● REQUIREMENT
Copy the text lines of every record below word for word, and leave the pictures out of your answer.

SUPPLIED DATA: Begin

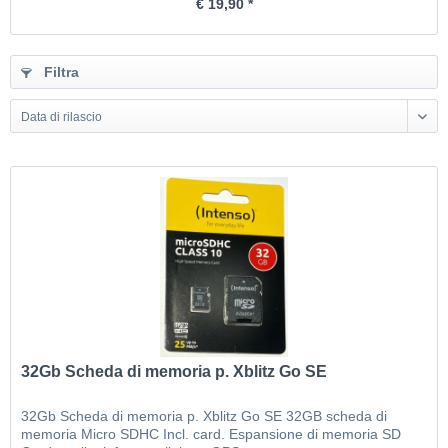
€ 19,90 *
Filtra
Data di rilascio
32Gb Scheda di memoria p. Xblitz Go SE
32Gb Scheda di memoria p. Xblitz Go SE 32GB scheda di
memoria Micro SDHC Incl. card. Espansione di memoria SD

SUPPLIED DATA: End

● ANSWER AREA
€ 19,90 *
Filtra
Data di rilascio
32Gb Scheda di memoria p. Xblitz Go SE
32Gb Scheda di memoria p. Xblitz Go SE 32GB scheda di
memoria Micro SDHC Incl. card. Espansione di memoria SD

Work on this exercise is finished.